“I Papa Roach non entreranno mai nell’Olimpo degli indimenticabili della musica”: così sei mesi fa liquidavamo “The Connection”, ansiosi soltanto di seppellirlo – ancora praticamente vergine, graffiato appena da un paio di rotazioni sul piatto – nel monumentale catasto di scartoffie e dischi usa e getta che ingombra la soffitta di redazione. Voleva essere un addio definitivo, il nostro: e invece, lo scorso 7 maggio, ci siamo ritrovati di nuovo per le mani l’ultimo lavoro dei californiani, stavolta sotto le spoglie di “The Connection Tour Edition”. Tredici tracce già sentite, un live show bruciato dalla precedente messa in onda televisiva, un montaggio che taglia e cuce intere canzoni senza apparente motivo: non ci sono dubbi che non si tratti della release che laverà via tutti i peccati dei Papa Roach, spalancando loro i cancelli del paradiso. Se tre indizi fanno una prova, il dado potrebbe essere tratto, il caso risolto; ma la via più breve – rappresentata dalla laconica constatazione che il quartetto non ha speranze di conquistare il monte Parnaso, né ora né mai – si prospetta lastricata di pungenti interrogativi irrisolti. Il più intrigante: com’è possibile che, a vent’anni dalla loro formazione e dopo insuccessi di critica e pubblico non indifferenti, i Papa Roach possano ancora contare su un seguito a dir poco nutrito? La risposta, per chi avesse voglia di scoprirla, giace oltre le porte di un gremitissimo e bollente club losangelino: e, credeteci, ne vale la pena.

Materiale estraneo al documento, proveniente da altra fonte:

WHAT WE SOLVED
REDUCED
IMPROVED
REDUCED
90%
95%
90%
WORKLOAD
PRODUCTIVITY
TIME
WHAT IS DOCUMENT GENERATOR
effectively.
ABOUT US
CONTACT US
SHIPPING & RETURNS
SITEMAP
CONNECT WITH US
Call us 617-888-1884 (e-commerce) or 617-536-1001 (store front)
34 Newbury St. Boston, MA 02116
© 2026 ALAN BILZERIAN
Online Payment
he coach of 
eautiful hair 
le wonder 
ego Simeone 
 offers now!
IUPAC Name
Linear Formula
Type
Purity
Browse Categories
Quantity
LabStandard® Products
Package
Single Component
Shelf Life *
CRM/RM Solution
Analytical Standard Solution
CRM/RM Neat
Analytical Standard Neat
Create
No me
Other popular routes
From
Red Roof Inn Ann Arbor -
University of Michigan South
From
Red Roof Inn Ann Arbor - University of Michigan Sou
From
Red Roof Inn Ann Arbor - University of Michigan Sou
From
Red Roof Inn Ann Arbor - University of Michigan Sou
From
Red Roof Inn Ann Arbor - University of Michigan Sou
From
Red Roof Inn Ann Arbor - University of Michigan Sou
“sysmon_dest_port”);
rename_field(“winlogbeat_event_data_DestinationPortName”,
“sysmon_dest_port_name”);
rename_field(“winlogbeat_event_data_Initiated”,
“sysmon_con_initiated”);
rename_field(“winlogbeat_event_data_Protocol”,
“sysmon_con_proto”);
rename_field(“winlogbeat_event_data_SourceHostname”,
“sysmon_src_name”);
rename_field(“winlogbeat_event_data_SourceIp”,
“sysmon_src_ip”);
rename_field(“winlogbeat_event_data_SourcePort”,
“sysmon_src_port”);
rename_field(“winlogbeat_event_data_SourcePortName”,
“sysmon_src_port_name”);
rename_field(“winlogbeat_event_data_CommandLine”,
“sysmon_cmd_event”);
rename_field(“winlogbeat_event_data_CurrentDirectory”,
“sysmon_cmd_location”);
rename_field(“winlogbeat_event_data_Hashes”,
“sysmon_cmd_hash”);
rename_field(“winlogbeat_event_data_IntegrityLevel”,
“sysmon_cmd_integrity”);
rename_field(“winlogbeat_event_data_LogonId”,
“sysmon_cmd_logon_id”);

I Papa Roach non entreranno mai nell’Olimpo degli indimenticabili della musica. Ma sarà davvero tutto oro quel che luccica? L’Olimpo è sopravvalutato, se persino i Nirvana possono essere detronizzati da un qualunque sondaggio di Rolling Stone America indetto allo scopo di eleggere la peggior band degli anni ’90. C’è poco da fare: anche le dimore degli Dèi, ormai, non sono più le roccaforti sicure di una volta, ed è rimasto ben poco a cui aggrapparsi. Un riff vecchio dieci anni suonato con la stessa affannosa meraviglia della prima volta, ad esempio. E poi un concerto goduto come fosse l’ultimo. E ancora il brivido che spacca il corpo nella fremente oscurità che precede lo show, la spasmodica attesa che stritola le viscere, i rivoli di sudore che arroventano la pelle, la seduzione della melodia che si frantuma in mille schegge di rapping brutale, le cicatrici di una tragedia sfiorata, i ricordi d’inferno, la fame di pace, i palchi divorati sera dopo sera dopo sera. I Papa Roach non li conosci davvero finché non li ammiri dirigere la folla on stage, finché non senti la voce scheggiata di Jacoby Shaddix intonare le colossali confessioni di “Last Resort”, “Getting Away With Murder” e “Scars”, finché non guardi dritto negli occhi di un frontman che non ha paura di darsi in pasto al suo pubblico e ti specchi e ti riconosci nel loro abisso vorticante. E’ allora che senti, prepotente, la connessione che non avevi mai avvertito prima, la connessione che non eri riuscito ad ascoltare. Il che non significa necessariamente che “The Connection Tour Edition” valga i vostri soldi, nonostante rimanga un prodotto tutto sommato appetibile per chiunque si fosse perso la svolta melodica dei Papa Roach; significa, al contrario, che vi conviene risparmiare. Perché le tappe italiane del Connection Tour incombono.
I Papa Roach non entreranno mai nell’Olimpo degli indimenticabili della musica, già. E allora?